In energy, Africa Oil improved in price five cents, or 2.4%, to $2.14, while Tourmaline Oil soared 74 cents, or 1.2%, to $60.75
On the economic slate, payroll numbers came out from Statistics Canada. They showed employees receiving pay and benefits from their employer—measured as “payroll employment” in the Survey of Employment, Payrolls and Hours—increased in number by 31,600 in December.

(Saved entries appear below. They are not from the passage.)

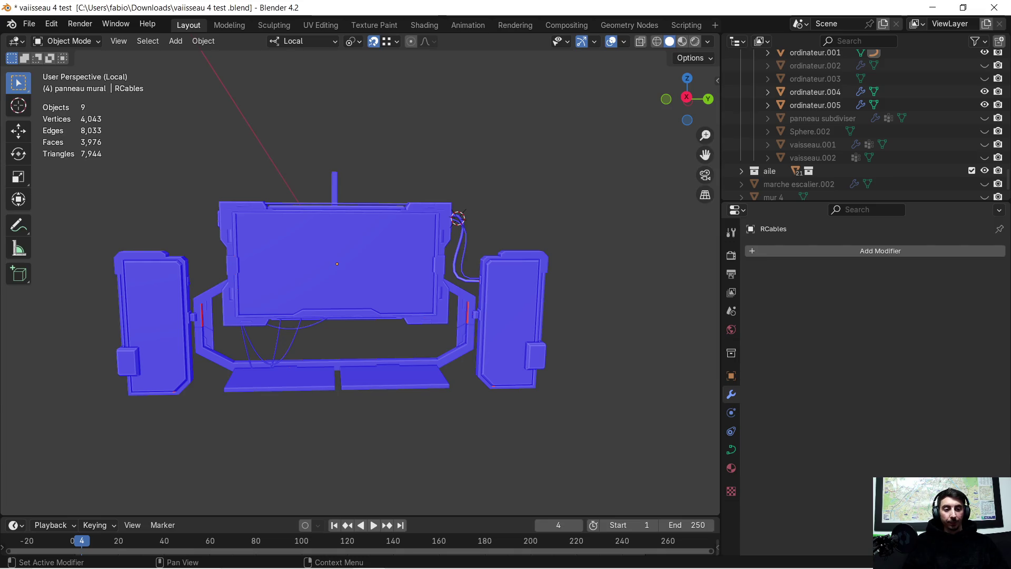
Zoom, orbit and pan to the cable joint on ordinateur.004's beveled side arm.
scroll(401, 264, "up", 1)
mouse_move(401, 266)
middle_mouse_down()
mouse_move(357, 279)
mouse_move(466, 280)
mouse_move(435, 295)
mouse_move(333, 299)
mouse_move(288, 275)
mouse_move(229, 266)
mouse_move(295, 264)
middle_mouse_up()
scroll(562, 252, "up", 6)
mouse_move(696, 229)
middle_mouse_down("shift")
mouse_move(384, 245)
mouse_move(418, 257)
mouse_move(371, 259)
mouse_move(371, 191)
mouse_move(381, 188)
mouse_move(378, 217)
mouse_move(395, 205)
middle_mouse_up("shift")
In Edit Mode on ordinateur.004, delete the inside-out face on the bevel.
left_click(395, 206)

Yearly, payroll employment jumped 223,500.
ON BAYSTREET
The TSX Venture Exchange slid 1.13 points to 554.59.
All but two of the 12 subgroups were down, with real-estate declining 1%, while communications and utilities each down 0.6%.
The two gainers proved to be consumer discretionary stocks, up 0.8%, and energy, up 0.3%.
ON WALLSTREET
Stocks slid Wednesday as investors looked ahead to a key inflation report due later this week.
The Dow Jones Industrials finished the day down 23.39 points Wednesday at 38,949.02, marking the index’s third consecutive day of losses.
The S&P 500 dropped 8.42 points to 5,069.76.
The NASDAQ index slid 87.56 points to 15,947.74.
UnitedHealth lost nearly 3% to lead the Dow lower. Intel docked 1.7% and Alphabet declined 1.8%, Elsewhere, Urban Outfitters fell 12.8% after reporting weaker-than-expected results for the fourth quarter.
Investors are looking toward the personal consumption expenditure reading for January on Thursday, which is the Federal Reserve’s preferred measure of inflation.
The report will come as the market tries to build on the gains that took the Dow and S&P 500 to record highs. This week, the market has struggled, however, pulling back slightly.
Prices for the 10-year Treasury inched forward, lowering yields to 4.26% from Tuesday’s 4.31%. Treasury prices and yields move in opposite directions.
Oil prices faded 48 cents to $78.39 U.S. a barrel.
Gold prices dropped $1.10 to $2,043.00.